You're right, I mixed two concepts here.  The client software is designed right now with a lot of flood-defense features, because it is known that the network is not hosting the volume of transactions you're talking about.  ATM, it is assumed that if there is that much traffic, it is someone trying to spam/flood the network, not legitimate users.  However, if volume legitimately increases, then surely the devs will loosen up a bit on those defenses...

I'm not entirely up to date on leading theories for dealing with massive transaction volume (i.e. if BTC were trying to replace all CC transactions), but much of it has to do with converting the standard user to lite nodes (not storing the entire blockchain, only scanning and keeping what is relevant), and only the miners/pools need to store the whole chain. 

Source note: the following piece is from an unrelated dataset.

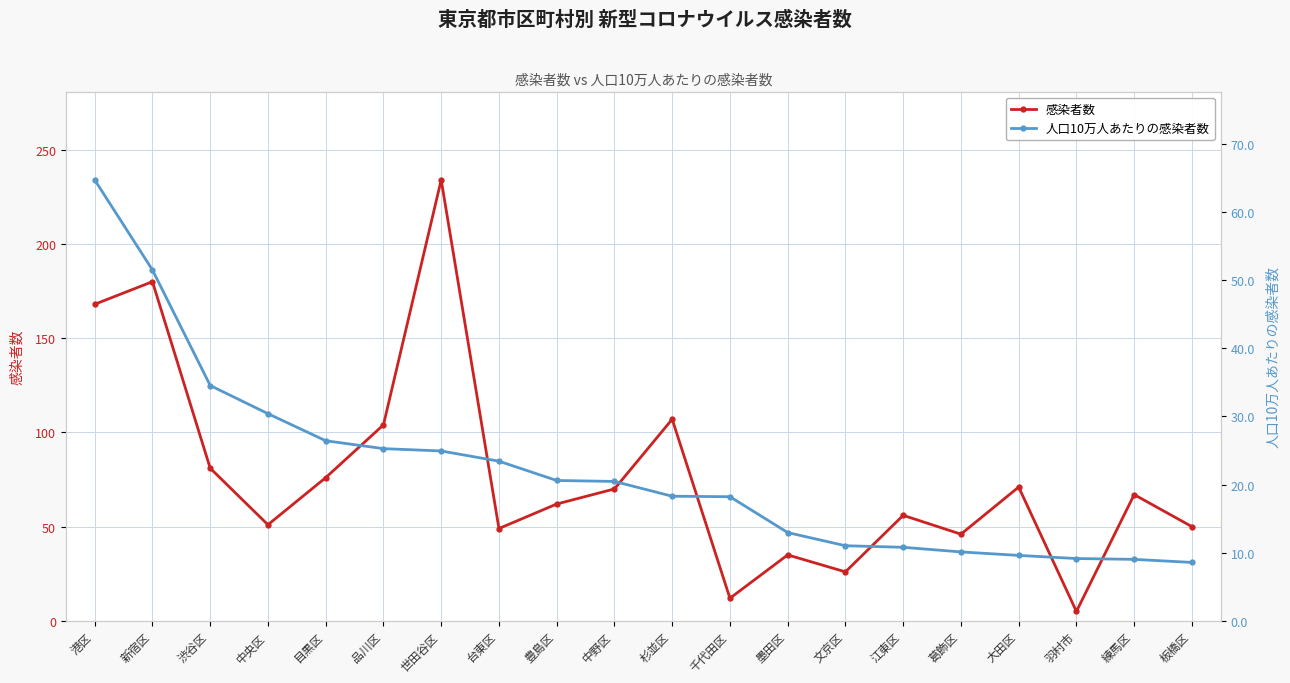

What is the label of the 18th point from the right?

渋谷区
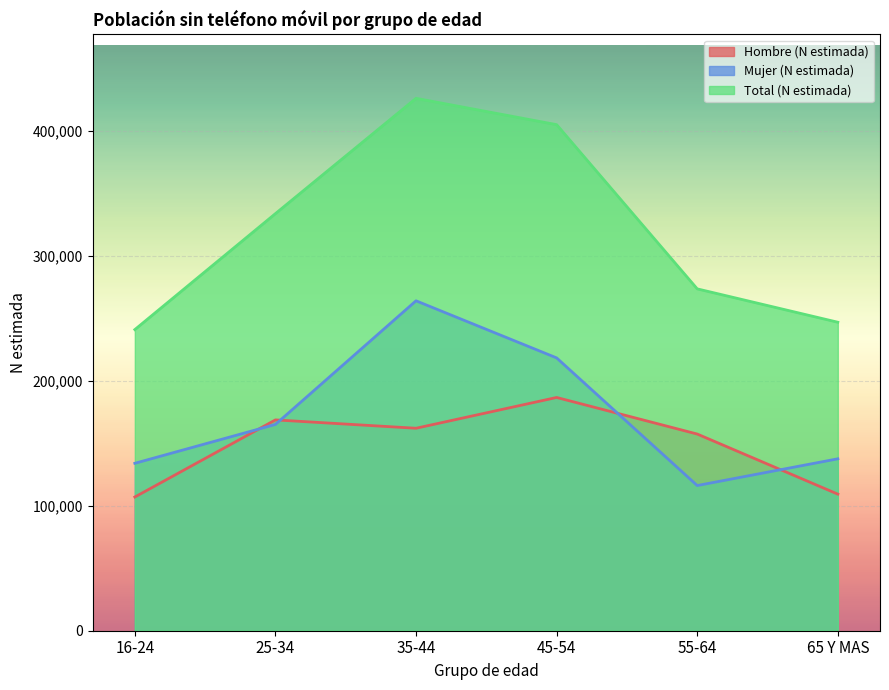

What are all the series names shown in the legend?

Hombre (N estimada), Mujer (N estimada), Total (N estimada)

Two ways that I'm familiar with are not particularly easy:  the blockchain could be converted into distributed storage, so that very few nodes will have to maintain the entire thing.  Alternatively, the way transactions are executed, allows for pruning of old transactions.  Individual nodes could do this without problem.  But if tx volume really gets big, even expensive nodes might not be able to handle it, and it might be necessary to reach some kind of global agreement to forget the distant past, and "lock in" the current state of the network at a given time.  This would be a major coordinated effort/problem, but if it is "solved" this could allow the network to reset the storage requirements every couple of years...

I'm sure there's other options and theories, but I haven't been following it too closely.  You might consider starting here, where you can see a well-known security researcher asking the same question.  I'm sure there's a lot of discussion on this in the forums.